#### Vorgegebener Textauszug ####
Differenzierung/selbst validierte Intimität. Das Leitkonzept der systemischen Sexualtherapie ist das Entwicklungskonzept der Differenzierung. Der erstmals von Schnarch (1997) sexualtherapeutisch adaptierte Begriff nimmt direkt Bezug auf den Grundkonflikt zwischen den Bedürfnissen nach Individualität und Bindung: Differenzierung bezeichnet die Fähigkeit zur Aufrechterhaltung eines stabilen Selbstgefühls in nahen Beziehungen. Ein hoher Differenzierungsgrad ermöglicht die wechselseitige Zumutung erotischer Unterschiede auch angesichts von Furcht vor Zurückweisung oder Beschämung durch den anderen. Er drückt sich aus in einer selbst validierten Intimität, im Bekenntnis zum eigenen erotischen Profil – im Unterschied zur partnervalidierten Intimität, die sich von der Bestätigung durch den anderen abhängig sieht. Die Kommunikation dieser erotischen Differenz der Partner wird zur Schlüsselfigur der Therapie.
#### Datensätze ####
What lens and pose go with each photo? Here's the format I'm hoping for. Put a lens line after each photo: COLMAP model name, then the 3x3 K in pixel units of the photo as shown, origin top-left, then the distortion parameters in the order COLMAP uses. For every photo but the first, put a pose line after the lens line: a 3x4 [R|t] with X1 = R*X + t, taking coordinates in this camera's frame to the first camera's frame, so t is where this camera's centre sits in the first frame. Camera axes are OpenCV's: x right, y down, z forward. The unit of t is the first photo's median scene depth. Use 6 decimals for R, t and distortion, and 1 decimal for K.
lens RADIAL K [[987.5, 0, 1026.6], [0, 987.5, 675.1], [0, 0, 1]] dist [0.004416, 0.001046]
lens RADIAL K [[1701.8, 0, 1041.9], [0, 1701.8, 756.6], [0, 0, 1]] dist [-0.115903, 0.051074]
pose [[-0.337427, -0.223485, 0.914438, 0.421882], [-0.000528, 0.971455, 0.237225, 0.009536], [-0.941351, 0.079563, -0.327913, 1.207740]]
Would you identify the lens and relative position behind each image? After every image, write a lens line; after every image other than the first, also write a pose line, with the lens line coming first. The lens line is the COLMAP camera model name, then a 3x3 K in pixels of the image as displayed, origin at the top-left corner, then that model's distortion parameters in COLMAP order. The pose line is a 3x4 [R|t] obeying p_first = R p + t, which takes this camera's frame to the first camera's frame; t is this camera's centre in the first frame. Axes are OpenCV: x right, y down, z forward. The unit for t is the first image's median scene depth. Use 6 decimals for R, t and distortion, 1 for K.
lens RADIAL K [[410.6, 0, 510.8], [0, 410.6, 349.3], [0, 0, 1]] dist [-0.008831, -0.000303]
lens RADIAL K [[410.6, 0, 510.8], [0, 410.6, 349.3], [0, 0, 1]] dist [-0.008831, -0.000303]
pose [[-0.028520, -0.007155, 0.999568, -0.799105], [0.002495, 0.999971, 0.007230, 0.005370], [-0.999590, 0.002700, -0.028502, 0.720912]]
####
**Arbeitsauftrag A:**
Welche Fähigkeit bezeichnet der Begriff Differenzierung laut dem Textauszug zur systemischen Sexualtherapie?
**Arbeitsauftrag B:**
Führen Sie den Textauszug zur systemischen Sexualtherapie im Anschluss an seinen letzten Satz weiter.

**Schriftliche Antwort A:**
Differenzierung bezeichnet die Fähigkeit, in nahen Beziehungen ein stabiles Selbstgefühl aufrechtzuerhalten.

**Schriftliche Antwort B:**
Therapeutische Haltung. Obwohl sich systemische Sexualtherapie an einer Entwicklungsidee orientiert, ist Veränderungsneutralität wichtig: Klienten gehen sich selbst und dem Partner gegenüber reale Risiken ein, wenn sie sich erotisch neu profilieren. Eine Neuverhandlung nicht nur der sexuellen Beziehung ist im Ergebnis selten vorhersehbar und daher eine ernst zu nehmende und bisweilen hoch ängstigende Angelegenheit. Hinzu kommt noch eine dem Erotischen inhärente Ambivalenz: Erotik spielt an der Grenzlinie von Angst und Lust, Fremdheit und Vertrautheit, Aggressivität und Passivität, Legalem und Verbotenem. Sie ist somit per se emotional riskant.

Konstruktneutralität ist bei sexuellen Themen von spezieller Relevanz. Sie verführen Therapeuten besonders leicht dazu, einseitig die positiven Seiten der Sexualität zu betonen (»gesunde« Sexualität) oder sich zu schnell moralisch, politisch korrekt oder einseitig zugunsten eines Partners zu positionieren, gerade bei kritischen Themen (z. B. Affären, extremen sexuellen Praktiken).